• **DATA EXTRACTS**:
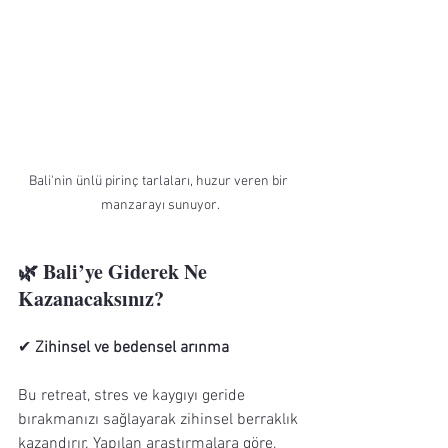
Bali'nin ünlü pirinç tarlaları, huzur veren bir 
manzarayı sunuyor.
🌿 Bali’ye Giderek Ne 
Kazanacaksınız?
✔ 
Zihinsel ve bedensel arınma
Bu retreat, stres ve kaygıyı geride 
bırakmanızı sağlayarak zihinsel berraklık 
kazandırır. Yapılan araştırmalara göre, 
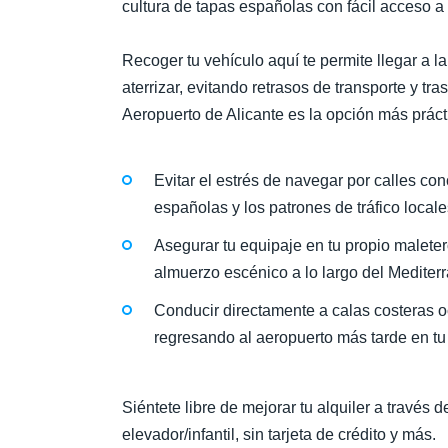
cultura de tapas españolas con fácil acceso a
Recoger tu vehículo aquí te permite llegar a
aterrizar, evitando retrasos de transporte y tr
Aeropuerto de Alicante es la opción más práct
Evitar el estrés de navegar por calles co
españolas y los patrones de tráfico locale
Asegurar tu equipaje en tu propio maleter
almuerzo escénico a lo largo del Mediterr
Conducir directamente a calas costeras o
regresando al aeropuerto más tarde en tu 
Siéntete libre de mejorar tu alquiler a través 
elevador/infantil, sin tarjeta de crédito y más.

• **ASSIGNMENT**:
Output the text from the beginning of the records up to and including the line that contains "kazandırır. Yapılan araştırmalara" as a JSON list of strings, one string per line, skipping blank lines. Leave the pictures out of the answer.

• **ANSWER FOR THIS EXERCISE**:
[
  "Bali'nin ünlü pirinç tarlaları, huzur veren bir ",
  "manzarayı sunuyor.",
  "🌿 Bali’ye Giderek Ne ",
  "Kazanacaksınız?",
  "✔ ",
  "Zihinsel ve bedensel arınma",
  "Bu retreat, stres ve kaygıyı geride ",
  "bırakmanızı sağlayarak zihinsel berraklık ",
  "kazandırır. Yapılan araştırmalara göre, "
]